■ **Rows**:
'''
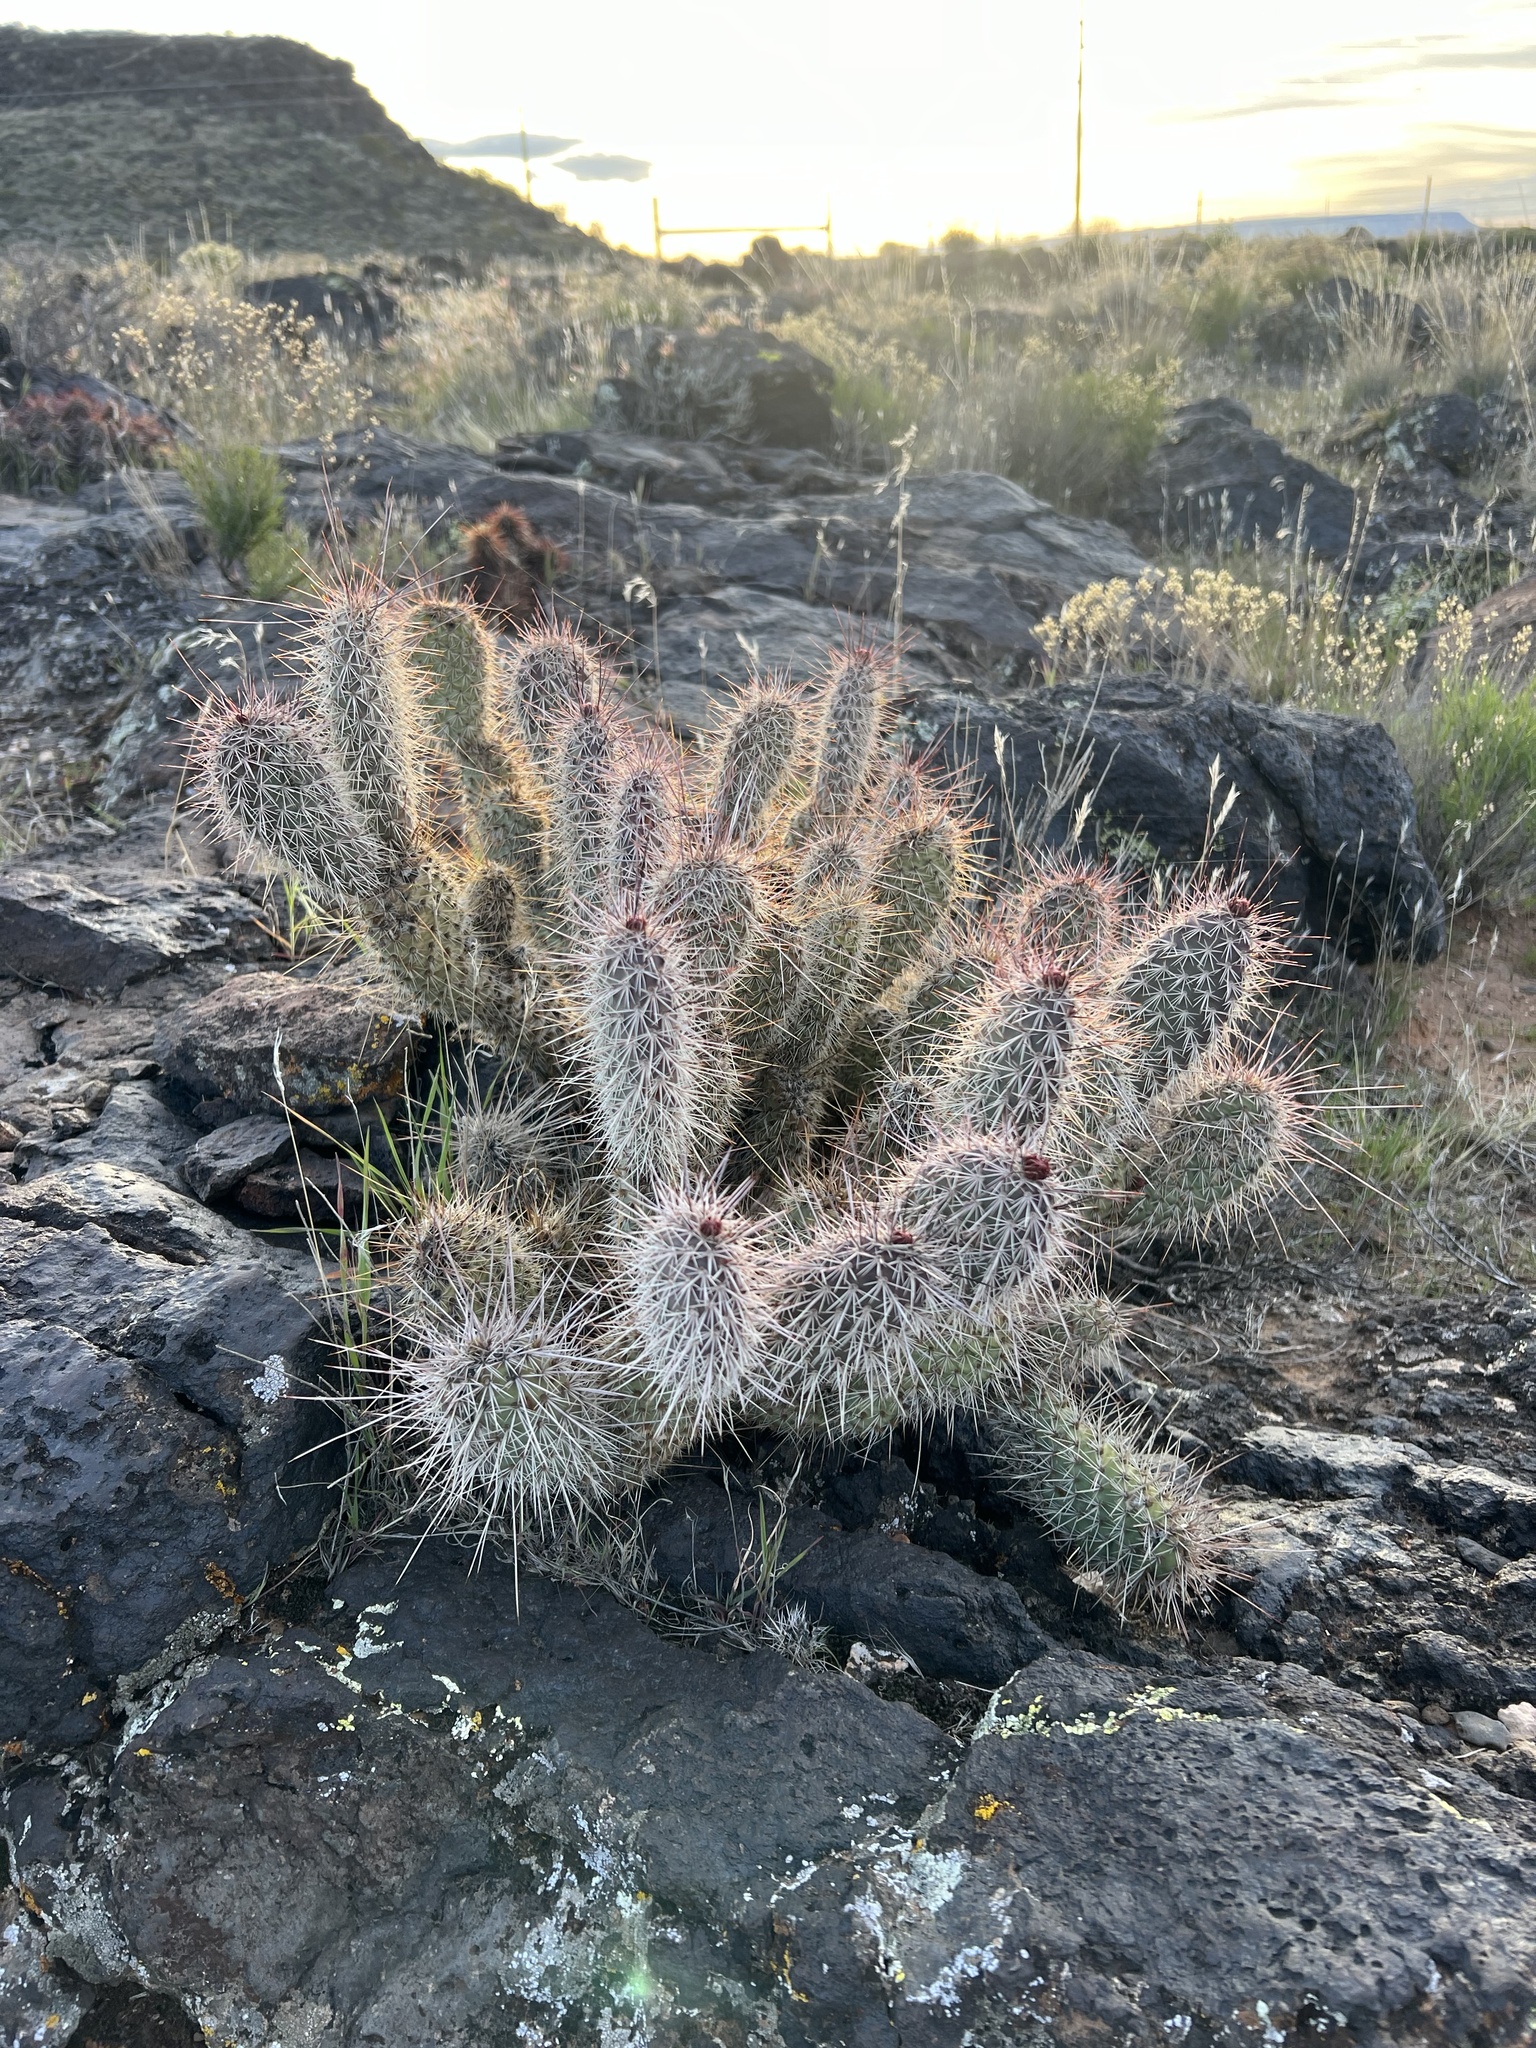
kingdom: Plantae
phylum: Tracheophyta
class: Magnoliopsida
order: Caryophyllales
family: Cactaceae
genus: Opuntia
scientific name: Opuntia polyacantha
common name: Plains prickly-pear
'''
'''
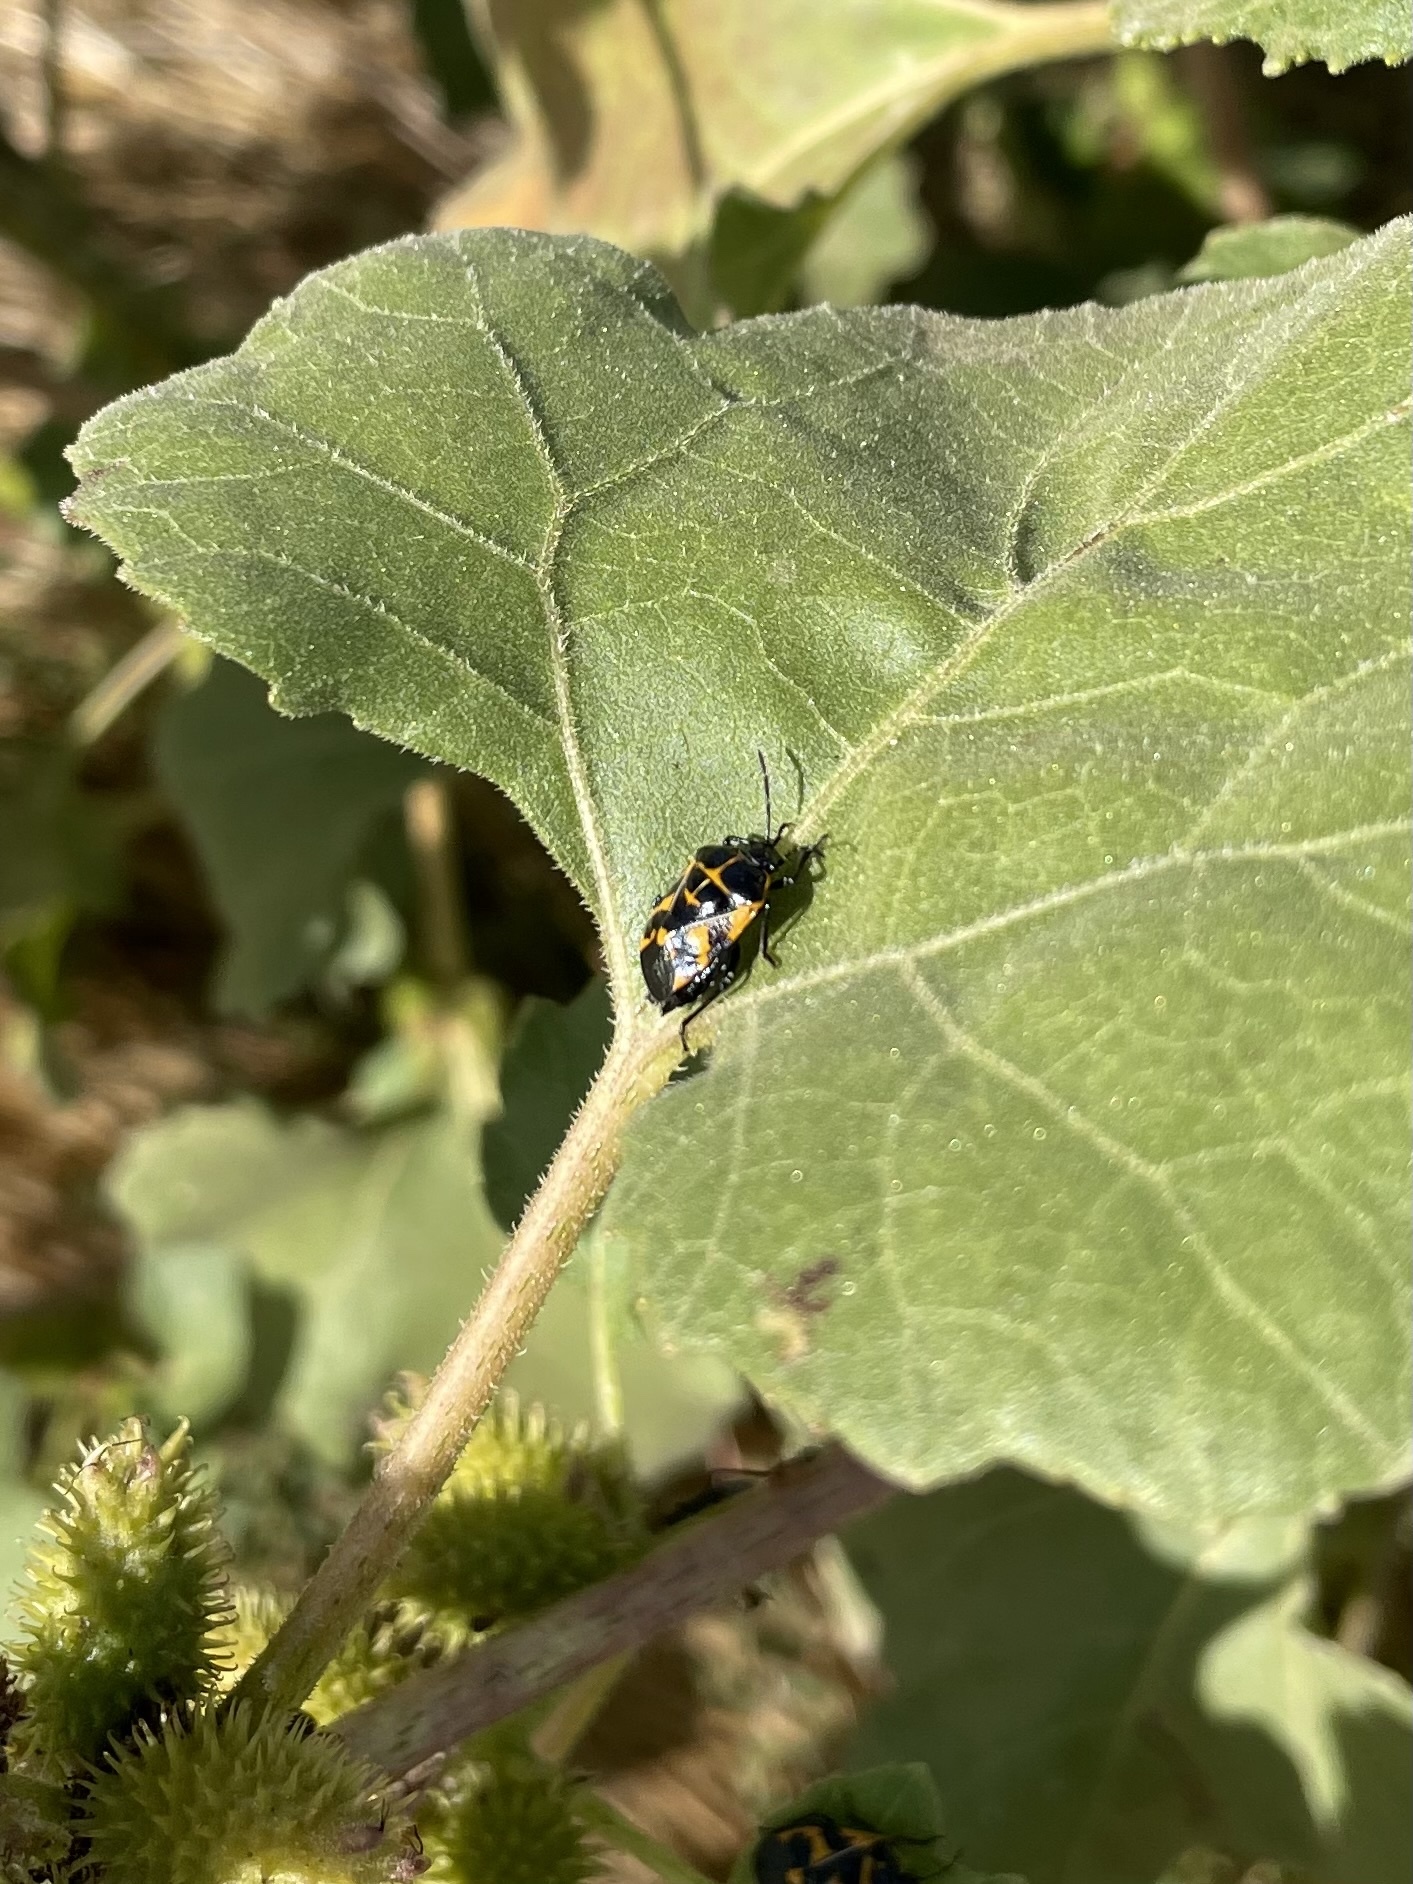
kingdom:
'''
■ **Exercise**:
Edit the lines starting at "phylum: Tracheophyta" and ending at "scientific name: Opuntia polyacantha", replacing "scientific name" with "binomial" and leaving all other text unchanged. Return only those lines.

■ **Written solution**:
phylum: Tracheophyta
class: Magnoliopsida
order: Caryophyllales
family: Cactaceae
genus: Opuntia
binomial: Opuntia polyacantha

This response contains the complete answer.